* _Required action a_
Copy out the records word for word, starting at the line that contains "Read the energy meter below, report energy." and running through the end of the records, with both ends included. Omit the pictures.

* _Text segment_
Start of Block
Long Term Ownership of an Event-Driven System
Marcus Kohlberg
Posted on October 2, 2023
The least sexy aspect of any system is long-term ownership and the maintenance burden that comes with it. Event-driven systems are no exception, and by choosing to go down this path, chances are you are going to build more and more microservices and your system is going to grow in complexity.
In this, the final post in this series on building and owning an Event-Driven Architecture (EDA), we will delve into the key aspects of managing an event-driven system; focusing on updating your services and your infrastructure. We'll do this by exploring the challenges that come with both. At times we'll focus on Go specifically, but most of the content is applicable to any language you choose (and any distributed system too).
We will explore the importance of keeping dependencies up to date, making major version updates, maintaining container images and some other areas of interest as we go. This post is by no means conclusive; long-term ownership of software is complicated and could fill entire books (and it has). I have left some further reading recommendations at the end of this article.
Ok, Let's dive in!
Keeping your software up to date
Keeping dependencies up to date
Keeping dependencies up to date is crucial for the long-term health and security of your system. Regularly updating dependencies ensures that you benefit from upstream bug fixes, performance improvements, and security patches. If a library you are using uses Go modules, it will likely be using SEMVER to help both humans and machines figure out the impact of making a change. Semver promotes the following notation:
Major versions typically have breaking changes in terms of API or behavior and patch versions are typically safe to update with minimal testing.
End of Block
* _Given records_
Start of Block
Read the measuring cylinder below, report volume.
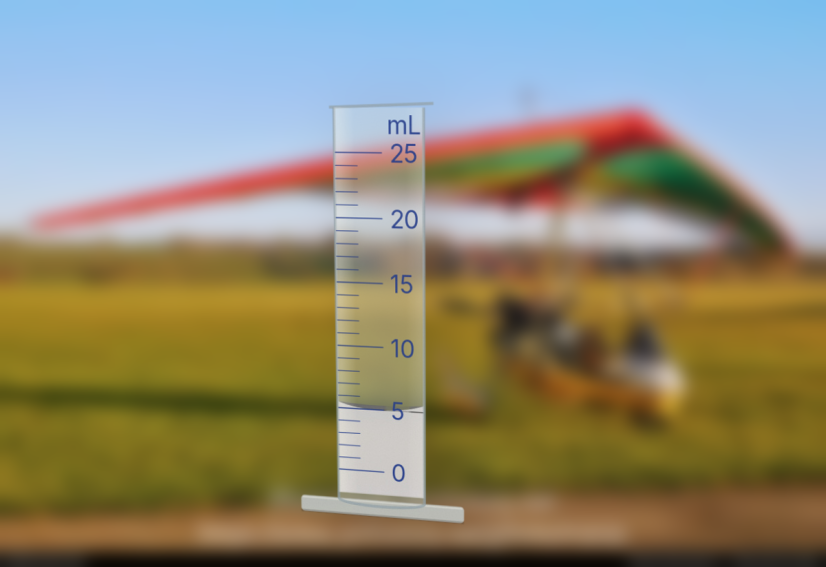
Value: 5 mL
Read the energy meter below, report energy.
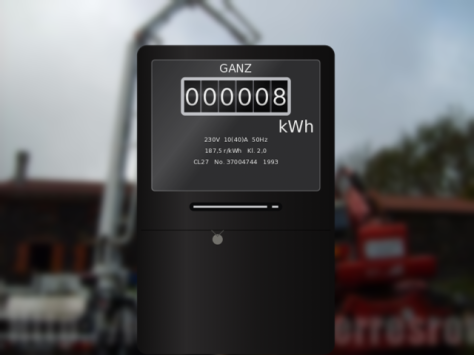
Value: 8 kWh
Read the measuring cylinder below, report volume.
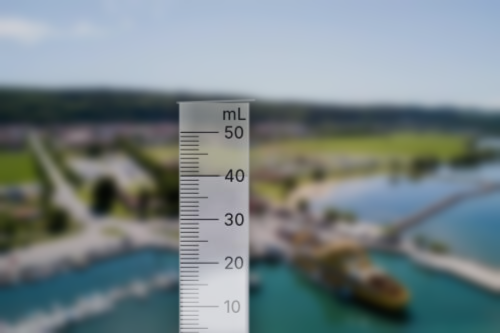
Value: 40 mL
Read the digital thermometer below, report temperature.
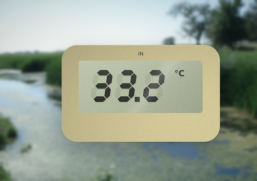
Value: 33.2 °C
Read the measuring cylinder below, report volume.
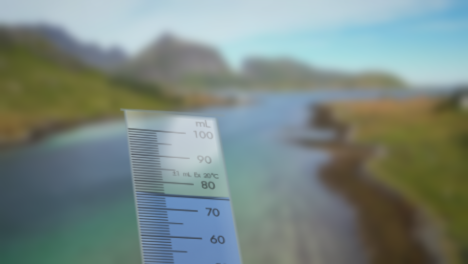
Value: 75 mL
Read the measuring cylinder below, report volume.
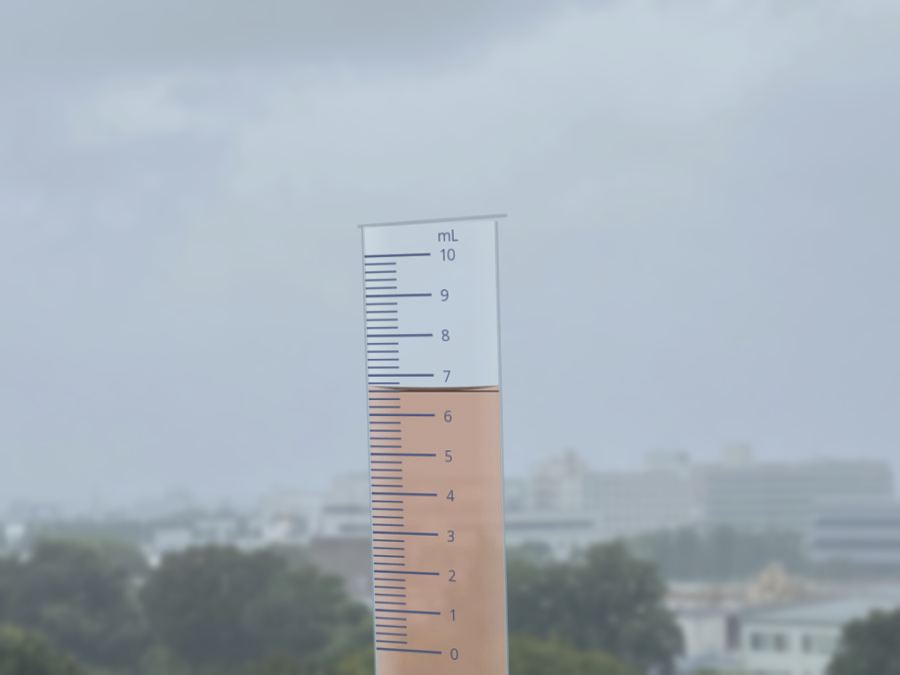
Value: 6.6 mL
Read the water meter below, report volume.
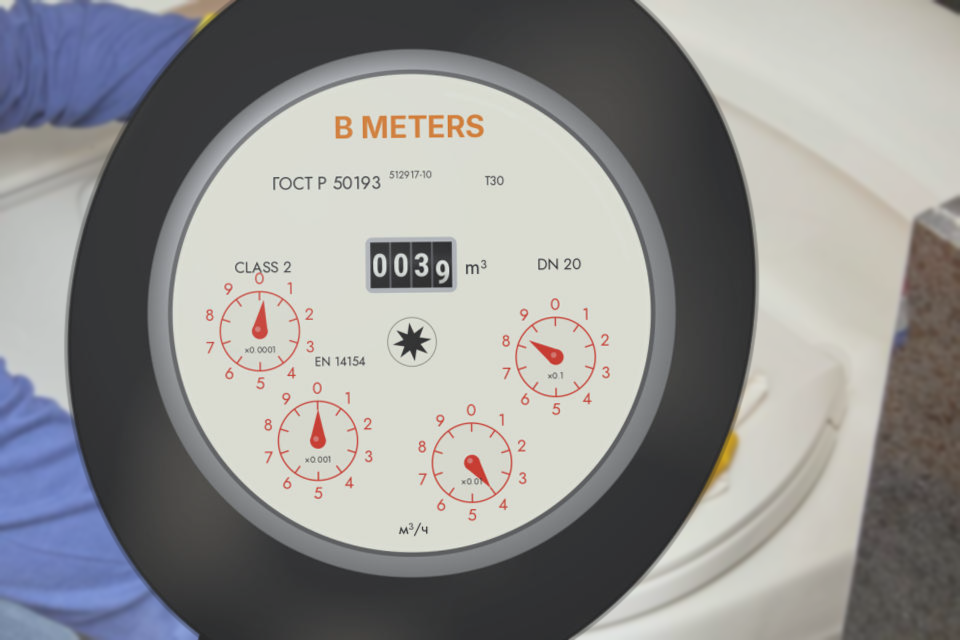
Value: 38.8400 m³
End of Block
* _Required action b_
Answer these from the post on owning an event-driven system, one per line:
(i) Where does this post fall in its series?
(ii) What is a library that uses Go modules likely to use to help judge the impact of a change?
(iii) Which versions are typically safe to update with minimal testing?

* _Answer a_
Read the energy meter below, report energy.
Value: 8 kWh
Read the measuring cylinder below, report volume.
Value: 40 mL
Read the digital thermometer below, report temperature.
Value: 33.2 °C
Read the measuring cylinder below, report volume.
Value: 75 mL
Read the measuring cylinder below, report volume.
Value: 6.6 mL
Read the water meter below, report volume.
Value: 38.8400 m³

* _Answer b_
(i) It is the final post in the series.
(ii) SEMVER.
(iii) Patch versions.